The Duke looks at her for a long moment with those ice-blue eyes that suddenly don’t look quite as empty as they usually do, and Emmy sees something shift in his expression—not warmth exactly, but maybe the beginning of actual acknowledgment that she’s a person with needs and feelings instead of just a convenient solution to his problems.

“I’ll try,” the Duke says finally. “I’ll try to be more present. To actually see you instead of just managing you. But Emmy, you need to understand—this is going to be slow. Painfully slow. I’ve spent five years building walls that kept me functional, and dismantling them isn’t going to happen overnight.”

“I can be patient,” Emmy says, even though patience feels impossible when she’s this lonely. “But only if you actually try. Not just promise to try while continuing to avoid me.”

“Tuesday dinner,” the Duke offers. “This week. I’ll dine with you and attempt actual conversation instead of just polite evasion. That’s what I can commit to currently.”

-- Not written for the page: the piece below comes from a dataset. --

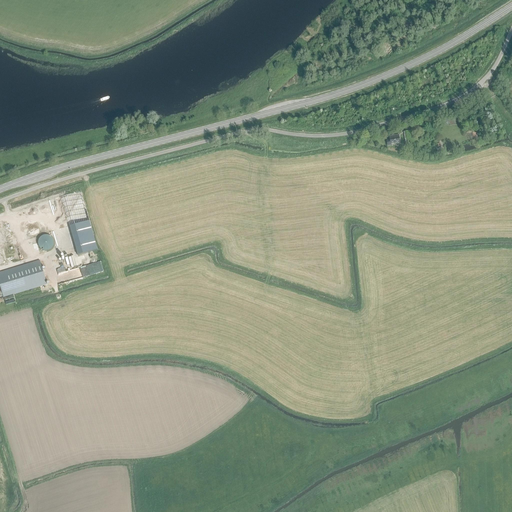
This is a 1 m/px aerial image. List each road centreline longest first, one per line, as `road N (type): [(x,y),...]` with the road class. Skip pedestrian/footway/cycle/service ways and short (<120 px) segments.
road 1 (unclassified): [(0,201),(245,130),(338,134),(441,106),(487,76),(511,29)]
road 2 (primary): [(0,189),(354,88),(432,54),(511,5)]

“Then I’ll accept that,” Emmy says. “For now. While you figure out how to be a husband to someone who’s alive.”

The Duke nods, and Emmy leaves his study feeling fractionally less hopeless than when she entered because at least he’s willing to try, at least he’s acknowledged that his behavior has been inadequate, at least there’s some possibility of eventual improvement instead of just endless cold distance.

But that night when Emmy lies alone in her massive bed listening to the silence from the Duke’s chambers on the other side of the locked connecting door, she can’t help but wonder how long she’s supposed to wait for a husband who’s still so devoted to his dead wife that he can’t bring himself to actually be present for his living one.

The wedding night that didn’t happen haunts her—the expectation and fear and eventual loneliness when she realized he wasn’t coming, when she understood that her marriage would be exactly as cold and distant as the Duke promised it would be, when she accepted that she’d traded her future for her father’s security and gotten nothing resembling actual partnership in return.

She’s the Duchess of Ashford now.

Wife to a duke who keeps the door between them locked.

And somehow she has to find a way to survive this marriage that exists on paper but not in any meaningful reality.

One lonely day at a time.

One locked door at a time.

One dinner date at a time with a husband who’s promised to try but hasn’t promised to succeed.

Emmy closes her eyes and tries to sleep, and she thinks about how marriage is supposed to be about partnership and companionship and building a life together, and how her marriage is apparently going to be about patience and compromise and accepting whatever scraps of attention her damaged husband can manage to provide.

It’s not what she wanted.

It’s not even close to what she hoped for.

But it’s what she has.

And she has to find a way to make it enough.

However long that takes.

However many lonely nights she has to endure before the Duke figures out how to unlock the door between them and actually try to build something real instead of just managing their arrangement from a safe distance.